▶ **Directives**
1) In the mothur forum thread below, reproduce the passage from "Thank you very" to "Thank very much!" word for word.
2) Translate this sentence from the mothur forum thread below into Spanish: "The sff.multiple command runs the sffinfo, trim.flows, shhh.flows and trim.seqs commands and then combines the fasta, names and groups files for you."

▶ **Extracted text**

——————————

Instead of running all the samples separately, have you thought about using the sff.multiple command? The sff.multiple command runs the sffinfo, trim.flows, shhh.flows and trim.seqs commands and then combines the fasta, names and groups files for you. You can then proceed with your analysis from there. If you do not have an oligos file, the ideal place to combine the files is after trim.seqs. You can run the deunique.seqs command on each sample, then make.groups(fasta=sample1.redundant.fasta-sample2.redundant.fasta-sample3.redundant.fasta-sample4.redundant.fasta-sample5.redundant.fasta, groups= sample1-sample2-sample3-sample4-sample5).

Thank you very much for you detailed answer. I’ll try right now and let you know.
I’ve never tried with sff.multiple command because I do not have a oligos file, but now I Know how to do. Thanks!

Hello. I’ve processed my data as you suggested and It worked very well: now I have all the indexes that I could wish! Thank very much!

I had just some problems in making a merged .names file, so I’ve quitted mothur and run it in a new terminal. Then I obtained a new .names file by unique.seqs(fasta=mergedsamples). For the next steps of SOP I used just a merged .fasta file, its .names file and the .group file.

Again, thank you!

Glad to help, :slight_smile:

——————————

▶ **Extracted entries**
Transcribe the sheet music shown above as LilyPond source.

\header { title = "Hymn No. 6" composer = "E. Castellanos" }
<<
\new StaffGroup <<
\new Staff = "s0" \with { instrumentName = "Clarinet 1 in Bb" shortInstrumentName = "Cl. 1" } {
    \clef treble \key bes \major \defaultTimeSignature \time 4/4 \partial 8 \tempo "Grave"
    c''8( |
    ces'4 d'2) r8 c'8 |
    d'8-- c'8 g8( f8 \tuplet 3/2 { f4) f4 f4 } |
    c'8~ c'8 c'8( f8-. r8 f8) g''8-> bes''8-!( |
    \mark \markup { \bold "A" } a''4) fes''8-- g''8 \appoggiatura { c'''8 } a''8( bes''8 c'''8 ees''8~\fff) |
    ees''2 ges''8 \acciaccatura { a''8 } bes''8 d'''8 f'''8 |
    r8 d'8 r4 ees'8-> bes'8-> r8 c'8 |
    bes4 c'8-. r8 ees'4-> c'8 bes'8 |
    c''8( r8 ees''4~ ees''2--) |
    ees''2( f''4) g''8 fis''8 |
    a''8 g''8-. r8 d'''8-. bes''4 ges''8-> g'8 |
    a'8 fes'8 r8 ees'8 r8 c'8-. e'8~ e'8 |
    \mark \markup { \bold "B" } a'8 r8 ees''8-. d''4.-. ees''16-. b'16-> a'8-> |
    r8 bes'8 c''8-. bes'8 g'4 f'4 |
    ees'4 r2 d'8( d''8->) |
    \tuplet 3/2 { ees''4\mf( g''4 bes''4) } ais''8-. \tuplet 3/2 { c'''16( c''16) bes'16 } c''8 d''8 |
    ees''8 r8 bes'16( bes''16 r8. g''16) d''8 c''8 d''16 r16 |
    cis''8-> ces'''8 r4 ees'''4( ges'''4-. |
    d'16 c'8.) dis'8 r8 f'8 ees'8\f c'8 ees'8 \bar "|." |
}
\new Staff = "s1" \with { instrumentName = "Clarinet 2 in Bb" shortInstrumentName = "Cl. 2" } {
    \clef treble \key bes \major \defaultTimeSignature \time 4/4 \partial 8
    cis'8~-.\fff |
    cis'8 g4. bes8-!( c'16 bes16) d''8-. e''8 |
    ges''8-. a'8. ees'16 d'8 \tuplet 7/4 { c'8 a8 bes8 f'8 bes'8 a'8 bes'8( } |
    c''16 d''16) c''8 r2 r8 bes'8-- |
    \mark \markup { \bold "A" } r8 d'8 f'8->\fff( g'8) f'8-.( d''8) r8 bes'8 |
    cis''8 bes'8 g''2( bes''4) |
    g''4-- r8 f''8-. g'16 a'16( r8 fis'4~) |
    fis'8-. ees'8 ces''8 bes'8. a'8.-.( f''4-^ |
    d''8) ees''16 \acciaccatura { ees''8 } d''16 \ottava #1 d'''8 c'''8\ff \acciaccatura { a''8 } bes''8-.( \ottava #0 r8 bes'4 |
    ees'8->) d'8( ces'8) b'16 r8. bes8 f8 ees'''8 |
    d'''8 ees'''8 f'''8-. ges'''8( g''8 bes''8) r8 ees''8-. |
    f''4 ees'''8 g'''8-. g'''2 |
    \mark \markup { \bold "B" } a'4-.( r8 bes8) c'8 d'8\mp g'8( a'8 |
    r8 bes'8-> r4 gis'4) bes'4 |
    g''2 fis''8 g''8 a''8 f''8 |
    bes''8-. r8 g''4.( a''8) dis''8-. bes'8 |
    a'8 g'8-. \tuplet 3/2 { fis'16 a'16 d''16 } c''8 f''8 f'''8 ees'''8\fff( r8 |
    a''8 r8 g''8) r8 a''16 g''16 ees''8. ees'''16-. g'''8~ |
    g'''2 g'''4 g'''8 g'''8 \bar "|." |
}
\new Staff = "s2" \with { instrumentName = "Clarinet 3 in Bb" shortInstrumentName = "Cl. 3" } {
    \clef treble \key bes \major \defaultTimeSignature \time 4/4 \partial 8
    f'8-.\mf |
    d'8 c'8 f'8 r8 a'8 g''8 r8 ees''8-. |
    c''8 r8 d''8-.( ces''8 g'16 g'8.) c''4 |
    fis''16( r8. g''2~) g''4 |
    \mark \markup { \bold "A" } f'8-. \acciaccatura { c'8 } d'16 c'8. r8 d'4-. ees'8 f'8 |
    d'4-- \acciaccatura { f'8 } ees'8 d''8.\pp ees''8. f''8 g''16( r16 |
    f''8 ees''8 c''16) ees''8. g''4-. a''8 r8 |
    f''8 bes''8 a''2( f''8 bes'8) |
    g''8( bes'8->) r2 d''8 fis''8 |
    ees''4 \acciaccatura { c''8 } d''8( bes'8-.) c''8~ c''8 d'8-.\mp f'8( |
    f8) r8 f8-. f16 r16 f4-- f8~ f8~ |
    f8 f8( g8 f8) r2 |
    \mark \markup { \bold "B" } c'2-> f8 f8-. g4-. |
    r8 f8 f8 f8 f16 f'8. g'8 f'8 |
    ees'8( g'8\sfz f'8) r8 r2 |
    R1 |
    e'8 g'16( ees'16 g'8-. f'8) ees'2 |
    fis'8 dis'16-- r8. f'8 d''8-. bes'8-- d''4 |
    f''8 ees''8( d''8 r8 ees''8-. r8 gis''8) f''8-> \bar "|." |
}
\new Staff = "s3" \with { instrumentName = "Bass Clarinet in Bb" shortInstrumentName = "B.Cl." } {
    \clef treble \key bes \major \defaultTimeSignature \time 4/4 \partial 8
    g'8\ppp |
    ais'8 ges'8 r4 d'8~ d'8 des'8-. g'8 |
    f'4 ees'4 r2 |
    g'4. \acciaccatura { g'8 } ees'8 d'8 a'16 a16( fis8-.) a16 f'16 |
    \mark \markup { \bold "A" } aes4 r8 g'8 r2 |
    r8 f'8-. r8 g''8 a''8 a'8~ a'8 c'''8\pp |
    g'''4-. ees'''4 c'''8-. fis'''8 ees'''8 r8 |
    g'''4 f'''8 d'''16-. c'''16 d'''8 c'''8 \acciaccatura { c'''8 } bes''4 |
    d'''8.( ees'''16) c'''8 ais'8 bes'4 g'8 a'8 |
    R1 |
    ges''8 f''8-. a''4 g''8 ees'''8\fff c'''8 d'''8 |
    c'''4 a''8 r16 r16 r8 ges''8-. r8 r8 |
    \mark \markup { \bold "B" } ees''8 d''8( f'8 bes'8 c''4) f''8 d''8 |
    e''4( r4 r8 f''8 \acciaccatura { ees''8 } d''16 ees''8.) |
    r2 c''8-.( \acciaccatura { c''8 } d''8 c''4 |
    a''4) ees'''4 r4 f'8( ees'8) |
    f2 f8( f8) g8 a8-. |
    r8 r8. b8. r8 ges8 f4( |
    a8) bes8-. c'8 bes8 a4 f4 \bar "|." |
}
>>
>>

——————————

▶ **Answers**
1)
Thank you very much for you detailed answer. I’ll try right now and let you know.
I’ve never tried with sff.multiple command because I do not have a oligos file, but now I Know how to do. Thanks!

Hello. I’ve processed my data as you suggested and It worked very well: now I have all the indexes that I could wish! Thank very much!

2) El comando sff.multiple ejecuta los comandos sffinfo, trim.flows, shhh.flows y trim.seqs y luego combina por ti los archivos fasta, names y groups.